We saw two movies last weekend, and if your area is like ours, there are no covid concerns. There couldn’t have been more than 10 other people in the theater for either showing. Good for infection control, bad for the continued viability of our nonprofit movie house, the Garden Theater.
We were really looking forward to this autobiographical film about the Northern Irish childhood of writer and director, super-star Kenneth Branagh (trailer), and we were not disappointed.
Branagh’s parents were Protestants, but no Belfast resident of either religions could escape the tribal hatred of the late 1970s that ripped neighborhoods asunder.
Nine-year-old Buddy (played convincingly by Jude hill) had a dad (Jamie Dornan) working in England, who comes home occasional weekends to face his family’s deteriorating security situation. His absence leaves Buddy’s mother—in an unforgettable star turn by Caltriona Balfe—to cope as best she can. She has lived in Belfast all her life. She (and her kids) know every street, every person. Can anything persuade her to leave?

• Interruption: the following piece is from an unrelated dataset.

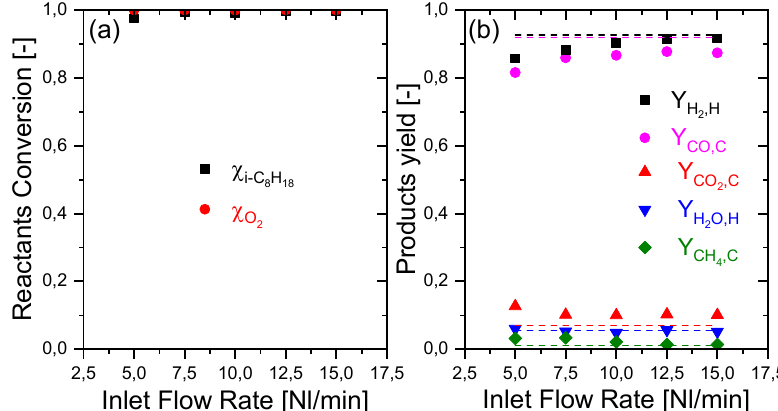
Figure 1. Effect of flow rate on the integral performance of the catalytic partial oxidation (CPO) reactor: ( a ) reactants conversion (χ); ( b ) products yield (Y i,j , i=product and j=reference atom balance). Feed composition: iC8 = 3%, air with C/O = 0.9 and N 2 complement. Symbols = experiments; dashed lines = calculated adiabatic equilibrium.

Beautifully directed by Branagh, it shows how hard in the moment are decisions that seem obvious in hindsight. Predictably wonderful portrayals of Buddy’s grandparents by Judi Dench and Ciarán Hinds. Music by pre-off-the-deep-end Van Morrison, et al.
Rotten Tomatoes critics’ rating: 87%; audiences 92%.
This documentary about foodie icon Julia Child is well worth seeing for anyone who has experienced (or benefited from—and that’s every one of us ) her tornado-like arrival on the American culinary scene (trailer), directed by Julie Cohen and Betsy West.
Born in Pasadena to conventional, conservative parents, Julia McWilliams got her first taste of other possibilities when in World War II, she joined the Office of Strategic Services (forerunner of the CIA), which took her to Ceylon and China and, more important, introduced her to interesting, unconventional food and friends, including her eventual husband, diplomat Paul Child.
When Paul was stationed in Paris after the war, she fell in love with French cuisine and decided to attend the mostly male Cordon Bleu, the premier French cooking school. As a woman, she wasn’t welcome, but she persisted. Eventually, she teamed up with two Frenchwomen and produced Mastering the Art of French Cooking (two volumes of which are on my kitchen bookshelf today). This led to an interview on the then-barely-watched Boston Public television station, WGBH. The result is history. Episodes of The French Chef still appear on public television 50 years later, and generation of American cooks abandoned jello salads and Spam in favor of, well, real food. Rotten Tomatoes critics’ rating: 98%; audiences 92%.